Another commonly encountered scenario of overdispersion is the zero inflation problem. The signal for such problem is that the data contain a lot of zeros than predicted by the model. This situation is often dealt with zero inflated regression. That is, you first model a probability of having zero count or not. For those with non-zero counts, you model the count with the appropriate generalized linear model. Again, this method is motivated mechanistically. For example, assume you want to use environmental variables to predict species abundance at various locations. But due to dispersal limitation, the species is not present in many of your sampling sites. The zero count is not a result of incompatible environment but due to dispersal limitation. So it is not something you explain with your predictors. In this case, it is suitable to model a probability for zero count first and then a generalized linear model for the non-zero count. In R, you can use package pscl for a zero inflated poisson or logistic regression.
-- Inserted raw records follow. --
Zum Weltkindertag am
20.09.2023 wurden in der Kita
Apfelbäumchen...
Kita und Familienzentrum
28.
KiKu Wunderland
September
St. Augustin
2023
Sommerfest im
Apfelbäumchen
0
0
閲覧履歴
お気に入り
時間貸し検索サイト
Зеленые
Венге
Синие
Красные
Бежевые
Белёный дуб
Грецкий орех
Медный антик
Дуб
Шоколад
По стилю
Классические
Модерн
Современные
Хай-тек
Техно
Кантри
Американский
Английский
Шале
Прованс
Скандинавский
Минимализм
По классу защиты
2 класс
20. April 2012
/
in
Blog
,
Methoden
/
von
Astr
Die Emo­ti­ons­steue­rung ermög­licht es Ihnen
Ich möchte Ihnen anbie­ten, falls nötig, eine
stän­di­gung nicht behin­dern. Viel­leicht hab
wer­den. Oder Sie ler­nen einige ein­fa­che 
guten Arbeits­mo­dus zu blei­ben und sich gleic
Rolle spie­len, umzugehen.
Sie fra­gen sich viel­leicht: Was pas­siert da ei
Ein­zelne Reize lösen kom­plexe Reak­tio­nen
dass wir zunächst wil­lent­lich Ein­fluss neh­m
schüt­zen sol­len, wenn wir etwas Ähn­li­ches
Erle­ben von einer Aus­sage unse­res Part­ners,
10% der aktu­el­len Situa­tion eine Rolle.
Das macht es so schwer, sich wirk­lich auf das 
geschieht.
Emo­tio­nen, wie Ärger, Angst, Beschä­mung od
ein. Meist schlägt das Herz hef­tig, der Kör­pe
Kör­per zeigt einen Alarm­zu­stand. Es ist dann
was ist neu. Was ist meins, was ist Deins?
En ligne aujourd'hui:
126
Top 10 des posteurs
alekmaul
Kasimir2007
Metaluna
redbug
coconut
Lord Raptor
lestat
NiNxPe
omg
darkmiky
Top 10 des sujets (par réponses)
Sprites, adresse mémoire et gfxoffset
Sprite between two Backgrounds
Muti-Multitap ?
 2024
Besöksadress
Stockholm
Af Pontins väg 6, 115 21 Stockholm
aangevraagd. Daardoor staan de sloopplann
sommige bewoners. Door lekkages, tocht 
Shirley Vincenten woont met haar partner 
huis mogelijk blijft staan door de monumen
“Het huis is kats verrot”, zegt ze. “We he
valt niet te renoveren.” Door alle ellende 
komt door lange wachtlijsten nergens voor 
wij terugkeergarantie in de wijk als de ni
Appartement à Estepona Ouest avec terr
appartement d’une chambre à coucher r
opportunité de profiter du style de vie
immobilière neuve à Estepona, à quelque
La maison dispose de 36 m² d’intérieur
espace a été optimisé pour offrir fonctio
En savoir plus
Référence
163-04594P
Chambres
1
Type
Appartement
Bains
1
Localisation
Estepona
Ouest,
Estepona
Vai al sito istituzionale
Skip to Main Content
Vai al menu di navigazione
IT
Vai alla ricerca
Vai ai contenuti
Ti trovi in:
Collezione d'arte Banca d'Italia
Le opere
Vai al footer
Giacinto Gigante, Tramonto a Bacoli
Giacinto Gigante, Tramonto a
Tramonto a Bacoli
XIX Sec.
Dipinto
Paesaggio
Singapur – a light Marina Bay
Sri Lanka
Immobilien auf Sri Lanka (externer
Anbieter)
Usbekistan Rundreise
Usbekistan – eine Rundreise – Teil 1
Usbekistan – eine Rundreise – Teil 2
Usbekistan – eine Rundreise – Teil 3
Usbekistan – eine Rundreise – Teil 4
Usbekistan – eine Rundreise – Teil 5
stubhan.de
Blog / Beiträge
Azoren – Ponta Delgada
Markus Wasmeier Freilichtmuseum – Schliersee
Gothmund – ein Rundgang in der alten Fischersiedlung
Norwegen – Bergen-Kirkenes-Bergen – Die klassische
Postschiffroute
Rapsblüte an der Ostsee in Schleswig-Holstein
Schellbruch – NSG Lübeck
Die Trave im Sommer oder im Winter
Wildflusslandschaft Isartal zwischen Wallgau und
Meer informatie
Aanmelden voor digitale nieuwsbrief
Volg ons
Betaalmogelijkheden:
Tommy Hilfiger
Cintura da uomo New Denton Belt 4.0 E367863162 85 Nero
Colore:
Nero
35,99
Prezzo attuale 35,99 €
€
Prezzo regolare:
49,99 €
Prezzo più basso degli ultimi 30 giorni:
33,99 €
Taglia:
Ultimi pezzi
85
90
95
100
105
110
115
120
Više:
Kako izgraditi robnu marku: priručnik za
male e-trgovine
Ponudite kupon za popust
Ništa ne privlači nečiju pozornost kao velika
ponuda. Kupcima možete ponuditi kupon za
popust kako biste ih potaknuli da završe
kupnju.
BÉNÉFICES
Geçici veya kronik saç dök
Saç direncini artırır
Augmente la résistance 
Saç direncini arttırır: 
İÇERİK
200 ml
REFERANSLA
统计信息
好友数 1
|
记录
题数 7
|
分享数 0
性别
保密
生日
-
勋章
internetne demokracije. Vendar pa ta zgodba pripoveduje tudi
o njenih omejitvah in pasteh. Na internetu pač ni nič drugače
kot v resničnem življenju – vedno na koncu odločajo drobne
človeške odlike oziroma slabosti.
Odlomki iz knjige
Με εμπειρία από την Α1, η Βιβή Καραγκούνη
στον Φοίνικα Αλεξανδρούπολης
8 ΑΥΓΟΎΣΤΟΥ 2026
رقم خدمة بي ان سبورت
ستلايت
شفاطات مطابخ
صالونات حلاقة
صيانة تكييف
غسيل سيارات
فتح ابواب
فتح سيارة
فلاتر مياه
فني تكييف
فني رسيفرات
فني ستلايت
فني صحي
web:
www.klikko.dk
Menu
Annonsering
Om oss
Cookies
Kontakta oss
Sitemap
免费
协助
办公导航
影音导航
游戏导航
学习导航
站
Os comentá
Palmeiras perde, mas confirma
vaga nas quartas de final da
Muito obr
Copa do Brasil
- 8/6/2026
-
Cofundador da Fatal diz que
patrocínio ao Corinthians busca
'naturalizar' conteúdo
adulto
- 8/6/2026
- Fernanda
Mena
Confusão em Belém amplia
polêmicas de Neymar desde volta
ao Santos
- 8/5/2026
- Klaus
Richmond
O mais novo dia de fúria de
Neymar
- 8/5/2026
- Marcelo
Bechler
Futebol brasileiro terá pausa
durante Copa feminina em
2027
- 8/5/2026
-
The empirical approach is more straightforward. Simply speaking, we don’t care what generates the overdispersion. We simply recognize the existence of overdispersion. We directly introduce a dispersion parameter in the model to account for overdispersion. This is what the quasi-likelihood does. If you have data that motivate you to fit logistic regression or poisson regression but you have overdispersion problem, you can simply account for such overdispersion with quasi-likelihood. In R, you specify “family = quasibinomial” or “quasipoisson” to do that. One caveat is that quasi-likelihood is not likelihood. So you cannot use any likelihood based metric, such as AIC or likelihood ratio, for model comparison.
A simplified recipe
Based on the discussion above, here is a simplified recipe of dealing with overdispersion. Obviously, the real data often are more complex and has nuisances. But the procedure below should be a good starting point:
1. Fit the model without considering overdispersion. For example, directly fit count data with poisson regression or binary response with logistic regression. Examine how the model prediction matches the mean. If the model predictions do not fit the data well, think about modifying the model structure. If the model predicts well, move on.
2. Examine the residual deviance. If residual deviance is much larger than degree of freedom, that signals existence of overdispersion.
3. If the overdispersion is a result of excess zero in the data, try zero inflated regression. if not, think about whether the data generating mechanism could lead to overdispersion. That warrants things like negative binomial regression or beta binomial regression. Fit these models.
4. Compare the model fit to the ones without considering overdisperion, and see if model fits much better after allowing overdispersion. This can be done by compare AIC. If the models are nested, for example, poisson is a special case of negative binomial, you can compare the model fits by likelihood ratio test. The model should fits a lot better if overdispersion is indeed the problem.
5. If you don’t have any mechanistic reason for overdispersion, try quasi-likelihood. Examine the fitted overdispersion parameter and see if it is a lot larger than 1. If it is, it is a signal of existence of overdispersion.